L'administration devrait notamment retirer Cuba de la liste des pays soutenant le terrorisme, ce qui permettrait la reprise des envois de fonds et faciliterait la vie aux entreprises cubaines, estime-t-elle.

« Ce qui arrive est la responsabilité du gouvernement cubain, mais la Maison-Blanche pourrait prendre des mesures qui soulageraient les Cubains. »

— Une citation de  Maria José Espinosa Carrillo, directrice du Centre pour la démocratie dans les Amériques

D'autant plus que cette situation était très prévisible, croit Ricardo Herrero. Les Américains réagissent à une crise à laquelle ils ont eux-mêmes contribué, remarque-t-il. On les avait avertis que s'ils ne changeaient pas la politique de Trump envers Cuba, on verrait une crise migratoire. Ils n’ont rien fait, et les conditions à Cuba n'ont fait qu'empirer.

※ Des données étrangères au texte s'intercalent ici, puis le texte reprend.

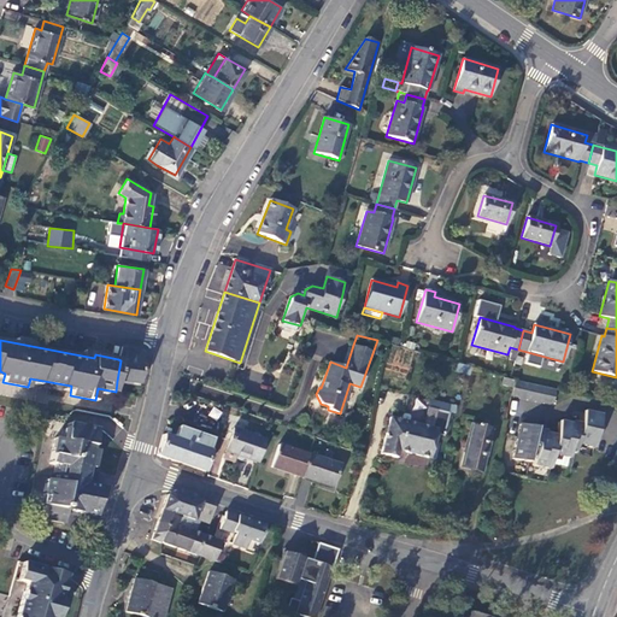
[(122,347),(118,359),(121,360),(117,381),(140,383),(145,354),(141,350),(122,347)]
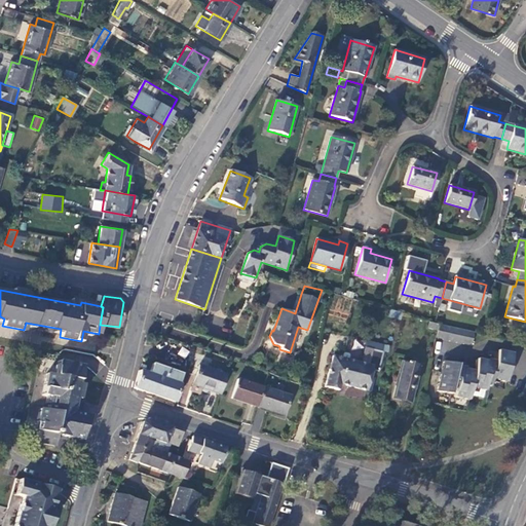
[(439,325),(436,338),(471,346),(474,332),(439,325)]
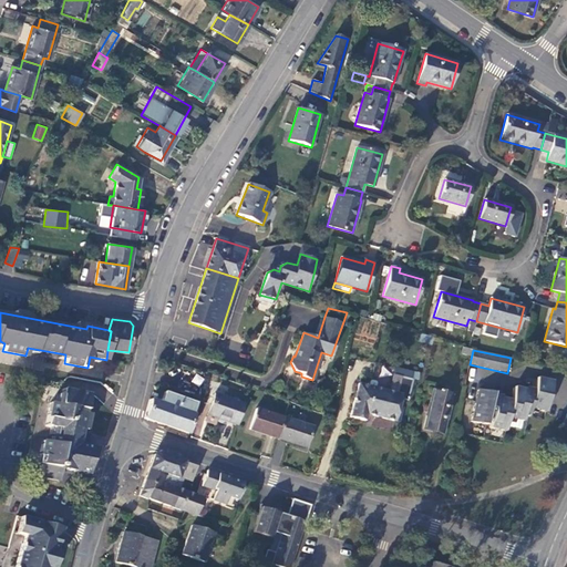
[(192,382),(199,385),(204,378),(195,374),(192,382)]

« Si l'on additionne les décisions prises par l’administration Trump, les mesures ratées du gouvernement cubain pour relancer l’économie, puis la pandémie, cela donne une combinaison toxique. »

— Une citation de  Ricardo Herrero, directeur du Groupe d’étude sur Cuba, à Washington

Pour les Cubains, qui ne se trouvent qu’à 150 km de la Floride, la tentation de partir est forte, croit-il.

Mais la politique migratoire, et particulièrement tout ce qui touche à Cuba, est hautement sensible aux États-Unis. À l’approche des élections de mi-mandat, en novembre, personne n’a donc grand espoir d’une résolution prochaine de la crise.